[[ DATA EXTRACT open ]]

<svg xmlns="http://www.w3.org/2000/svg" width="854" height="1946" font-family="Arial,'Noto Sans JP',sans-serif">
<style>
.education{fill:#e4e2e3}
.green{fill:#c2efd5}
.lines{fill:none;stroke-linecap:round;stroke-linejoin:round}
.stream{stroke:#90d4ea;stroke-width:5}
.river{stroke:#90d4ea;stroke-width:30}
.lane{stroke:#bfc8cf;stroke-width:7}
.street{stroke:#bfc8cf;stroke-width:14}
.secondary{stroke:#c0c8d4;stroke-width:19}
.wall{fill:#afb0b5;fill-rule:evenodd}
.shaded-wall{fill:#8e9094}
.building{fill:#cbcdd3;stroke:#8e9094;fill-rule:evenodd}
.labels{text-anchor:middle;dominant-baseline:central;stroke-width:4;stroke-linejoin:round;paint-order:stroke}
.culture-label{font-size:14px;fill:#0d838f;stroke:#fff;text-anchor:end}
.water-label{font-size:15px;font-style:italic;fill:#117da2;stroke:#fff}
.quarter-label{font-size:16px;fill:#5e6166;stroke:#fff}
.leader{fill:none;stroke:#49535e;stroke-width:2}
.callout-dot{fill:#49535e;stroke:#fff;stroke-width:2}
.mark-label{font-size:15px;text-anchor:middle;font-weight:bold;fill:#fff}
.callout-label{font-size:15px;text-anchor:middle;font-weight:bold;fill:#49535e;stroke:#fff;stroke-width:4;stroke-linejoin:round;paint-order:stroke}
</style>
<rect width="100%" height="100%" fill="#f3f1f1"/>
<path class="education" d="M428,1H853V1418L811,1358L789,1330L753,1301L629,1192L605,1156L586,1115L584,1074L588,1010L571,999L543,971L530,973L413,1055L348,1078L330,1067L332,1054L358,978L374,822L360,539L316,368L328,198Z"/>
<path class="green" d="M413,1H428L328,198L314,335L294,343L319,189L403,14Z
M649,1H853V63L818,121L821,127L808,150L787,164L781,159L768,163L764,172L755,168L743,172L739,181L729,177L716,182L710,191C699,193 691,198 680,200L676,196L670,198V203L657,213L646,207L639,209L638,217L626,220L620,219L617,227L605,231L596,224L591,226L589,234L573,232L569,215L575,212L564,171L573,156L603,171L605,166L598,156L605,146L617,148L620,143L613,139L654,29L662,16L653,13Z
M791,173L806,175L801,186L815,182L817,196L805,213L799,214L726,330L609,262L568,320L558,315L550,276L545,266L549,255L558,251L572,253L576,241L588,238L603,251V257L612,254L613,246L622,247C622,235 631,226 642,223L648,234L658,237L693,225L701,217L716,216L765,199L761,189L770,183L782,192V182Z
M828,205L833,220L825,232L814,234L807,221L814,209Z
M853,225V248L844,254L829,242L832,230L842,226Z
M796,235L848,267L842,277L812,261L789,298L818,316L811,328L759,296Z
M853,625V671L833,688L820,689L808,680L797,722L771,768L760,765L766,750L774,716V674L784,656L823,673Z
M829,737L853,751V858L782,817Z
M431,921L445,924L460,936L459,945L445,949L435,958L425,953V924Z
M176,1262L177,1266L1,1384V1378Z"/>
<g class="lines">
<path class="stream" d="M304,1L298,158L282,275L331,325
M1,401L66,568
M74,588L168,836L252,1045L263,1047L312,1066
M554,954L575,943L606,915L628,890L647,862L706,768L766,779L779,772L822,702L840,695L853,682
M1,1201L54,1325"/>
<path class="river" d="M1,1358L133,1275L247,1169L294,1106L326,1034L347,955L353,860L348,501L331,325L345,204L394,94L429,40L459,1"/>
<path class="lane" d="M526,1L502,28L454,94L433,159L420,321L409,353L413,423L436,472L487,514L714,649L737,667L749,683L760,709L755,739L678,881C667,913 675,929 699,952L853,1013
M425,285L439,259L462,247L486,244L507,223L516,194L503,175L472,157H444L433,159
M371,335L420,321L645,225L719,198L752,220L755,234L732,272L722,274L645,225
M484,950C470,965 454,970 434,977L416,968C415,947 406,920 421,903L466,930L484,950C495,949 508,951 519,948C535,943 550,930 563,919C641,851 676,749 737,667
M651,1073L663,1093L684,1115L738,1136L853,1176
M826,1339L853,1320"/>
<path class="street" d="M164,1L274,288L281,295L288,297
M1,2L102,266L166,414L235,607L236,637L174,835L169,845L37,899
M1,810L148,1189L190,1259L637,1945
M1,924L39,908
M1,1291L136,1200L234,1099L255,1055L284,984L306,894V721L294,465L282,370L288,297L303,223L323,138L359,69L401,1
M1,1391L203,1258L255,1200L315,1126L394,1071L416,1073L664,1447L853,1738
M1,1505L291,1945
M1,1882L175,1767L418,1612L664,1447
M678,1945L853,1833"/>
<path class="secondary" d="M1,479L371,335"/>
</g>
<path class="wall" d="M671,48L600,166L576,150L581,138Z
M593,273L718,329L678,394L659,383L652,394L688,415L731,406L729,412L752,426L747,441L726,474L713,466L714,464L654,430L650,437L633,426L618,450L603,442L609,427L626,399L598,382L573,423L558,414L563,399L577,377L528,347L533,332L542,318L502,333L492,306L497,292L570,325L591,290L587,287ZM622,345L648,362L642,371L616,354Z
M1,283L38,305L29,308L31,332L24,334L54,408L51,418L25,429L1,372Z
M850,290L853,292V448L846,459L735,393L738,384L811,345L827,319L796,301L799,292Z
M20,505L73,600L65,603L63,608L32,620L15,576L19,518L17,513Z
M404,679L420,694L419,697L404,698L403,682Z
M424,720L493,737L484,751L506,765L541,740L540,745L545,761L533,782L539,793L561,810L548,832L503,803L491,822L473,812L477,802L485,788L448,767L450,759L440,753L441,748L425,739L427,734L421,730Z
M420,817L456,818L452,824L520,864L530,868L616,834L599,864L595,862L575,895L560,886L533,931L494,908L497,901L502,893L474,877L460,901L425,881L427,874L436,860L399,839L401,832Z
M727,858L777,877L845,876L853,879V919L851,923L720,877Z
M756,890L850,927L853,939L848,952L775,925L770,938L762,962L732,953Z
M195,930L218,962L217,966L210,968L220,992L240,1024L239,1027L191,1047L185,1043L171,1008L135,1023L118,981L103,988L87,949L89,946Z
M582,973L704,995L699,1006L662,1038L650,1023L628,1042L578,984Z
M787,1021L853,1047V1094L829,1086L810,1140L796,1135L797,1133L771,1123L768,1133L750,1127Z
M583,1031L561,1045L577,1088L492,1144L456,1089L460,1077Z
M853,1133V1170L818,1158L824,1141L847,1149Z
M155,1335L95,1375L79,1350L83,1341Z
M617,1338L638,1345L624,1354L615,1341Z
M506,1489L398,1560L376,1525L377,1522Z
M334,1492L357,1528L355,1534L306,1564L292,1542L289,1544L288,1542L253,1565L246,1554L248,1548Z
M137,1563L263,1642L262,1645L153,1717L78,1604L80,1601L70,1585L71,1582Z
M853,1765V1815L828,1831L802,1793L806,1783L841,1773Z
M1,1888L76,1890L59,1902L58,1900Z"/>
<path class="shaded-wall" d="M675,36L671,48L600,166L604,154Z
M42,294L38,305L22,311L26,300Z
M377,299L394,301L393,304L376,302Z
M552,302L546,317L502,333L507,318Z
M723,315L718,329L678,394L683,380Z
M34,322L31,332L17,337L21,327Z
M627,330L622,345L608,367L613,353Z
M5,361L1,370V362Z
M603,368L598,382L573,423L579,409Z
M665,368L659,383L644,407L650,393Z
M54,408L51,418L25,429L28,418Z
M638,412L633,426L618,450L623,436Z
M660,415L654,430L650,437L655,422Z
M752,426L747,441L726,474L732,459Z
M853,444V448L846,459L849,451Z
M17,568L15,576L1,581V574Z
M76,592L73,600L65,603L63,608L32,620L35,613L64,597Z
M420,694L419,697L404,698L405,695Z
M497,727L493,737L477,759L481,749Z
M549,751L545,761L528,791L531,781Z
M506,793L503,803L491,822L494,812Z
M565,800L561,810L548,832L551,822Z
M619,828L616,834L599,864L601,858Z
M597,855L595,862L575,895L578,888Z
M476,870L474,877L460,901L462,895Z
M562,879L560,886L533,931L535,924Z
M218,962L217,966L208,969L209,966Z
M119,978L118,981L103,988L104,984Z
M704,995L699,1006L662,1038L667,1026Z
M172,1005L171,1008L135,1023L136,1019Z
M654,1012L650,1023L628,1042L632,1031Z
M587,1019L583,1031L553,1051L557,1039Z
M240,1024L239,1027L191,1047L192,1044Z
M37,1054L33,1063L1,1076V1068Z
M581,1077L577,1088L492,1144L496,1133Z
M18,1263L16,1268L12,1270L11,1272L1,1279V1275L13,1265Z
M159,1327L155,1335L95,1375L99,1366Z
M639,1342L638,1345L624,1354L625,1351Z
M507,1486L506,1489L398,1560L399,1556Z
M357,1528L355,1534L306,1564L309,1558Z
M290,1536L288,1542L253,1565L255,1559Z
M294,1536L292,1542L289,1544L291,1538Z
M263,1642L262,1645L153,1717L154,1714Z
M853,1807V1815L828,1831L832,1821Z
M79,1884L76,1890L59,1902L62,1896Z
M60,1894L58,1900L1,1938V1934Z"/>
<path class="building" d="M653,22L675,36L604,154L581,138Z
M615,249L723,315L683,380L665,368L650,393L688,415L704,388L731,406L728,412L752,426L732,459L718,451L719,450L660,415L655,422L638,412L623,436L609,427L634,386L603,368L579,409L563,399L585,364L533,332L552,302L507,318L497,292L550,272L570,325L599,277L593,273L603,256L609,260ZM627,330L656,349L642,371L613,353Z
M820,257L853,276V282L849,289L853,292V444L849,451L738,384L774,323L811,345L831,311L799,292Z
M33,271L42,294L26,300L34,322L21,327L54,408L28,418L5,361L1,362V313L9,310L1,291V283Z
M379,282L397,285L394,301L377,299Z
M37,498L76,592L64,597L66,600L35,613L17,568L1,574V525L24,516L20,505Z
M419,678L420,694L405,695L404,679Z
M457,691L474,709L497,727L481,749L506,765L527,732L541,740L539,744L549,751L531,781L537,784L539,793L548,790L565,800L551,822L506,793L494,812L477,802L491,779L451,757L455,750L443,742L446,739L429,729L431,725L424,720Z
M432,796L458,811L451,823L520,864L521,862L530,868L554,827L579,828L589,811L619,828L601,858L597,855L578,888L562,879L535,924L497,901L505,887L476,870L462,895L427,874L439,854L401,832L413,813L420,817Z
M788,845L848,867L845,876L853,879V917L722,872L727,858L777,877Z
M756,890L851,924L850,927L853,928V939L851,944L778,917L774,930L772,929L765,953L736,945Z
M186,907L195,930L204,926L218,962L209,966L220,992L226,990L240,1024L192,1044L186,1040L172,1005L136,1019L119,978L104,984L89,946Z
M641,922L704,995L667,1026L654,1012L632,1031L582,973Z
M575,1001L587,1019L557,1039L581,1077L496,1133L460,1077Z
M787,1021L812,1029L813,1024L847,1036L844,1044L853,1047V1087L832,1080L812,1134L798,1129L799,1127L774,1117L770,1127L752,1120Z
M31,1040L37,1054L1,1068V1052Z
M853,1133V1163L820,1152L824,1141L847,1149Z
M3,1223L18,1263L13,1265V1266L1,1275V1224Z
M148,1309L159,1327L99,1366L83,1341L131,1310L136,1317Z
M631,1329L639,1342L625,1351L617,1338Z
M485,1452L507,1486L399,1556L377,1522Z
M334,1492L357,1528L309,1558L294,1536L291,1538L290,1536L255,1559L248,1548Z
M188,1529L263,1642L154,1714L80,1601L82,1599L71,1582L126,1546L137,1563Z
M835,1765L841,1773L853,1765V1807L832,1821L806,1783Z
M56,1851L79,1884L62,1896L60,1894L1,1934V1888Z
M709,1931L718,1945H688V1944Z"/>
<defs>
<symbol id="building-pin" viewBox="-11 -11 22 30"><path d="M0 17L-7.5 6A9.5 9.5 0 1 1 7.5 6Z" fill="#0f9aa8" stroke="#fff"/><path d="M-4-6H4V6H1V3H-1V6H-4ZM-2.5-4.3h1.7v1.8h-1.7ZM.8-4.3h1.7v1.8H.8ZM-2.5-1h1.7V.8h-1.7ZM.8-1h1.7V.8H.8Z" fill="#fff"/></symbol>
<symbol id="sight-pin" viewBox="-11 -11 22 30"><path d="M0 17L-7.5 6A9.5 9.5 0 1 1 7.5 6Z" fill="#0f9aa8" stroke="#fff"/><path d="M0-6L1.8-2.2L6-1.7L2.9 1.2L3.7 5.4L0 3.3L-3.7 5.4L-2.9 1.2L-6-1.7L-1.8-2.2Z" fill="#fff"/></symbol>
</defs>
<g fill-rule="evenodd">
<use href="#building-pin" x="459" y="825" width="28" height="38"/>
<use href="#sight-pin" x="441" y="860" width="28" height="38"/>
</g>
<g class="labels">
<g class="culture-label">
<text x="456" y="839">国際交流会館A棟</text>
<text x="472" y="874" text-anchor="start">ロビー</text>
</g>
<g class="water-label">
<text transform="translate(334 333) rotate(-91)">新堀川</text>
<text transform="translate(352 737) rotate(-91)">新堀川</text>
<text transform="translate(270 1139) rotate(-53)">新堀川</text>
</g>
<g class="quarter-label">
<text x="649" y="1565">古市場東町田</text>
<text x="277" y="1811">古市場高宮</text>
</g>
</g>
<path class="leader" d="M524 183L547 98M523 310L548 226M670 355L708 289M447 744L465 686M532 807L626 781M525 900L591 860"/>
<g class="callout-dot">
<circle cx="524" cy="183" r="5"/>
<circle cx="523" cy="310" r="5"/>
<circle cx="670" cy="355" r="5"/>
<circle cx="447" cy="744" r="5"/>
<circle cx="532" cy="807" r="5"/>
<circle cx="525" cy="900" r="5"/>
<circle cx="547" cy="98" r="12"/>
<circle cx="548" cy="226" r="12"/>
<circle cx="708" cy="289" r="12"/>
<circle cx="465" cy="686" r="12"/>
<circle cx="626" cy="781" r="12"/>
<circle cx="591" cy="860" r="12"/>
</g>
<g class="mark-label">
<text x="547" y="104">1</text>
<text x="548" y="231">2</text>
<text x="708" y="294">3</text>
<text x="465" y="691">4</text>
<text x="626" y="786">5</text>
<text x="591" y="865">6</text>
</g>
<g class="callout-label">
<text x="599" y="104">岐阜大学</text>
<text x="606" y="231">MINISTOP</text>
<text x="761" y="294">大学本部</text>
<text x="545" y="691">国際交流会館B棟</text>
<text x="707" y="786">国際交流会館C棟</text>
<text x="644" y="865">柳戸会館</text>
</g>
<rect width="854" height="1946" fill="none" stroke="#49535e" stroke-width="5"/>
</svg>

[[ DATA EXTRACT closed ]]

EXERCISE DETAILS:
Reproduce every line of the listing above in which the string "middle" appears.

THE COMPLETED TASK:
.labels{text-anchor:middle;dominant-baseline:central;stroke-width:4;stroke-linejoin:round;paint-order:stroke}
.mark-label{font-size:15px;text-anchor:middle;font-weight:bold;fill:#fff}
.callout-label{font-size:15px;text-anchor:middle;font-weight:bold;fill:#49535e;stroke:#fff;stroke-width:4;stroke-linejoin:round;paint-order:stroke}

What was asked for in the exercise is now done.